L'inquiétude engendrée par l'encéphalopathie spongiforme bovine ne semble pas avoir motivé l'instauration du programme de mise en marché de l'Angus. Le directeur du développement du Centre d'information sur le boeuf pour le Québec, Martin Lemoyne, croit que le public a toujours eu confiance en la qualité du boeuf canadien, même au plus fort de la crise en 2003. «À ce moment, nous étions le seul pays où la consommation a légèrement augmenté. Le programme Angus n'a rien à y voir. Les supermarchés souhaitent tout simplement présenter un produit qui se démarque par sa qualité», dit-il.

Écoles de pensée

Le marché du boeuf est dominé à 85 % par les chaînes d'alimentation. La publicisation du boeuf Angus par deux de ses représentants pourrait laisser sous-entendre que cette race est le nec plus ultra des viandes bovines. «C'est un positionnement d'entreprise. Les grands marchés d'alimentation influencent les choix des consommateurs. Avant, on parlait beaucoup du boeuf d'Alberta. Maintenant, la mode est au boeuf Angus. Il y a différentes écoles de pensée quant au meilleur boeuf», explique Denise Audet, agente de communication pour la Fédération des producteurs de bovins du Québec. Martin Lemoyne ajoute qu'«il est possible de s'assurer d'une qualité supérieure de boeuf, mais [qu']il serait illusoire de décrire un boeuf comme étant le meilleur. Tous les goûts sont dans la nature!». Les Français sont ainsi abonnés au Charolais, tandis que les Japonais ne jurent que par le Wagyu.

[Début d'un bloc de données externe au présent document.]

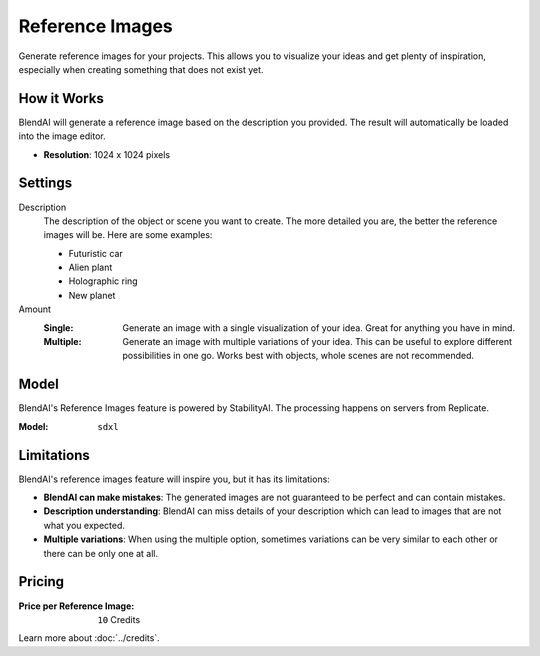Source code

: ****************
Reference Images
****************

Generate reference images for your projects. This allows you to visualize your ideas and get plenty of inspiration, especially when creating something that does not exist yet.


How it Works
============

BlendAI will generate a reference image based on the description you provided. The result will automatically be loaded into the image editor.

- **Resolution**: 1024 x 1024 pixels


Settings
========

Description
    The description of the object or scene you want to create. The more detailed you are, the better the reference images will be. Here are some examples:

    - Futuristic car
    - Alien plant
    - Holographic ring
    - New planet

Amount
    :Single: Generate an image with a single visualization of your idea. Great for anything you have in mind.
    :Multiple: Generate an image with multiple variations of your idea. This can be useful to explore different possibilities in one go. Works best with objects, whole scenes are not recommended.


Model
=====

BlendAI's Reference Images feature is powered by StabilityAI. The processing happens on servers from Replicate.

:Model:
    ``sdxl``


.. _reference_images_limitations:

Limitations
===========

BlendAI's reference images feature will inspire you, but it has its limitations:

- **BlendAI can make mistakes**: The generated images are not guaranteed to be perfect and can contain mistakes.
- **Description understanding**: BlendAI can miss details of your description which can lead to images that are not what you expected.
- **Multiple variations**: When using the multiple option, sometimes variations can be very similar to each other or there can be only one at all.


.. _reference_images_pricing:

Pricing
=======

:Price per Reference Image: ``10`` Credits

Learn more about :doc:`../credits`.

Plusieurs autres races de boeufs, aux critères de production aussi élevés que ceux de l'Angus, paissent dans les champs du Québec. La première édition de l'événement «Boeuf et compagnie», qui a lieu les 7 et 8 octobre prochains dans le cadre de l'Expo-Boeuf à Victoriaville, permettra au public de faire la dégustation de 12 races en provenance de toutes les régions du Québec. Les boeufs Limousin, Highland, Hereford et, bien entendu, Angus, s'y côtoieront. Les amateurs de viandes bovines y trouveront également le nouveau boeuf Qualité Plus, nourri au maïs et élevé dans le plus strict respect du bien-être animal. Si les supermarchés misent sur l'Angus pour le moment, les consommateurs québécois, eux, ont encore beaucoup à découvrir.